> GIVEN REQUEST: Format the lines in the entries below as a numbered list, skipping blank lines and leaving out the pictures.
※
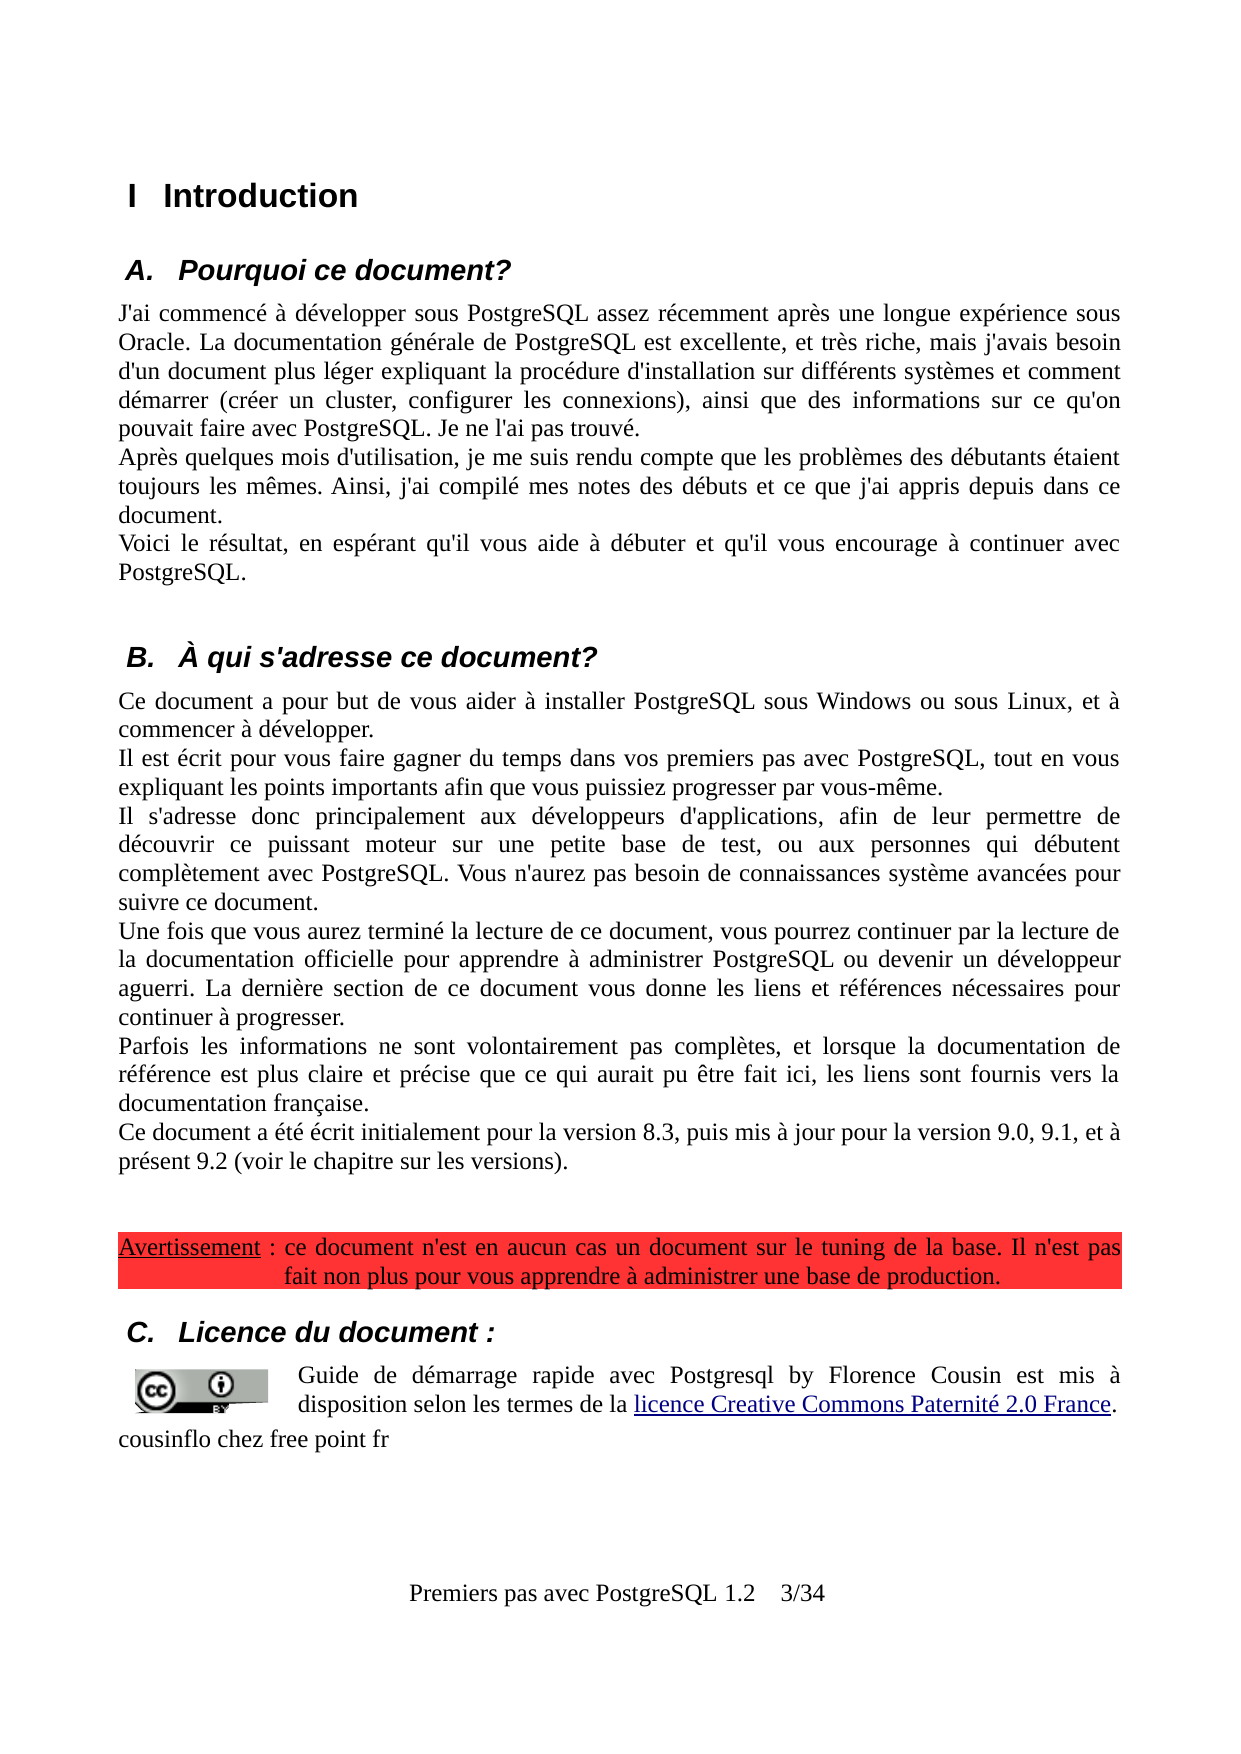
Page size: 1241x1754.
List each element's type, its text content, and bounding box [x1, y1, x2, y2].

text Ce document a été écrit initialement pour la version 8.3, puis mis à jour pour la version 9.0, 9.1, et à présent 9.2 (voir le chapitre sur les versions). [118, 1117, 1122, 1174]
text Guide de démarrage rapide avec Postgresql by Florence Cousin est mis à disposition selon les termes de la licence Creative Commons Paternité 2.0 France. [118, 1361, 1122, 1418]
subtitle À qui s'adresse ce document? [118, 640, 1122, 673]
text Voici le résultat, en espérant qu'il vous aide à débuter et qu'il vous encourage à continuer avec PostgreSQL. [118, 528, 1122, 586]
subtitle Licence du document : [118, 1314, 1122, 1348]
text Avertissement : ce document n'est en aucun cas un document sur le tuning de la base. Il n'est pas fait non plus pour vous apprendre à administrer une base de production. [118, 1232, 1122, 1289]
text cousinflo chez free point fr [118, 1424, 1122, 1453]
subtitle Pourquoi ce document? [118, 252, 1122, 286]
text Il est écrit pour vous faire gagner du temps dans vos premiers pas avec PostgreSQL, tout en vous expliquant les points importants afin que vous puissiez progresser par vous-même. [118, 743, 1122, 801]
text Ce document a pour but de vous aider à installer PostgreSQL sous Windows ou sous Linux, et à commencer à développer. [118, 686, 1122, 743]
subtitle Introduction [118, 176, 1122, 215]
text Une fois que vous aurez terminé la lecture de ce document, vous pourrez continuer par la lecture de la documentation officielle pour apprendre à administrer PostgreSQL ou devenir un développeur aguerri. La dernière section de ce document vous donne les liens et références nécessaires pour continuer à progresser. [118, 916, 1122, 1031]
text Parfois les informations ne sont volontairement pas complètes, et lorsque la documentation de référence est plus claire et précise que ce qui aurait pu être fait ici, les liens sont fournis vers la documentation française. [118, 1031, 1122, 1117]
text Après quelques mois d'utilisation, je me suis rendu compte que les problèmes des débutants étaient toujours les mêmes. Ainsi, j'ai compilé mes notes des débuts et ce que j'ai appris depuis dans ce document. [118, 442, 1122, 528]
text Il s'adresse donc principalement aux développeurs d'applications, afin de leur permettre de découvrir ce puissant moteur sur une petite base de test, ou aux personnes qui débutent complètement avec PostgreSQL. Vous n'aurez pas besoin de connaissances système avancées pour suivre ce document. [118, 801, 1122, 916]
picture [135, 1369, 269, 1414]
text J'ai commencé à développer sous PostgreSQL assez récemment après une longue expérience sous Oracle. La documentation générale de PostgreSQL est excellente, et très riche, mais j'avais besoin d'un document plus léger expliquant la procédure d'installation sur différents systèmes et comment démarrer (créer un cluster, configurer les connexions), ainsi que des informations sur ce qu'on pouvait faire avec PostgreSQL. Je ne l'ai pas trouvé. [118, 298, 1122, 442]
※
> FINISHED ANSWER:
1. Page size: 1241x1754.
2. List each element's type, its text content, and bounding box [x1, y1, x2, y2].
3. text Ce document a été écrit initialement pour la version 8.3, puis mis à jour pour la version 9.0, 9.1, et à présent 9.2 (voir le chapitre sur les versions). [118, 1117, 1122, 1174]
4. text Guide de démarrage rapide avec Postgresql by Florence Cousin est mis à disposition selon les termes de la licence Creative Commons Paternité 2.0 France. [118, 1361, 1122, 1418]
5. subtitle À qui s'adresse ce document? [118, 640, 1122, 673]
6. text Voici le résultat, en espérant qu'il vous aide à débuter et qu'il vous encourage à continuer avec PostgreSQL. [118, 528, 1122, 586]
7. subtitle Licence du document : [118, 1314, 1122, 1348]
8. text Avertissement : ce document n'est en aucun cas un document sur le tuning de la base. Il n'est pas fait non plus pour vous apprendre à administrer une base de production. [118, 1232, 1122, 1289]
9. text cousinflo chez free point fr [118, 1424, 1122, 1453]
10. subtitle Pourquoi ce document? [118, 252, 1122, 286]
11. text Il est écrit pour vous faire gagner du temps dans vos premiers pas avec PostgreSQL, tout en vous expliquant les points importants afin que vous puissiez progresser par vous-même. [118, 743, 1122, 801]
12. text Ce document a pour but de vous aider à installer PostgreSQL sous Windows ou sous Linux, et à commencer à développer. [118, 686, 1122, 743]
13. subtitle Introduction [118, 176, 1122, 215]
14. text Une fois que vous aurez terminé la lecture de ce document, vous pourrez continuer par la lecture de la documentation officielle pour apprendre à administrer PostgreSQL ou devenir un développeur aguerri. La dernière section de ce document vous donne les liens et références nécessaires pour continuer à progresser. [118, 916, 1122, 1031]
15. text Parfois les informations ne sont volontairement pas complètes, et lorsque la documentation de référence est plus claire et précise que ce qui aurait pu être fait ici, les liens sont fournis vers la documentation française. [118, 1031, 1122, 1117]
16. text Après quelques mois d'utilisation, je me suis rendu compte que les problèmes des débutants étaient toujours les mêmes. Ainsi, j'ai compilé mes notes des débuts et ce que j'ai appris depuis dans ce document. [118, 442, 1122, 528]
17. text Il s'adresse donc principalement aux développeurs d'applications, afin de leur permettre de découvrir ce puissant moteur sur une petite base de test, ou aux personnes qui débutent complètement avec PostgreSQL. Vous n'aurez pas besoin de connaissances système avancées pour suivre ce document. [118, 801, 1122, 916]
18. picture [135, 1369, 269, 1414]
19. text J'ai commencé à développer sous PostgreSQL assez récemment après une longue expérience sous Oracle. La documentation générale de PostgreSQL est excellente, et très riche, mais j'avais besoin d'un document plus léger expliquant la procédure d'installation sur différents systèmes et comment démarrer (créer un cluster, configurer les connexions), ainsi que des informations sur ce qu'on pouvait faire avec PostgreSQL. Je ne l'ai pas trouvé. [118, 298, 1122, 442]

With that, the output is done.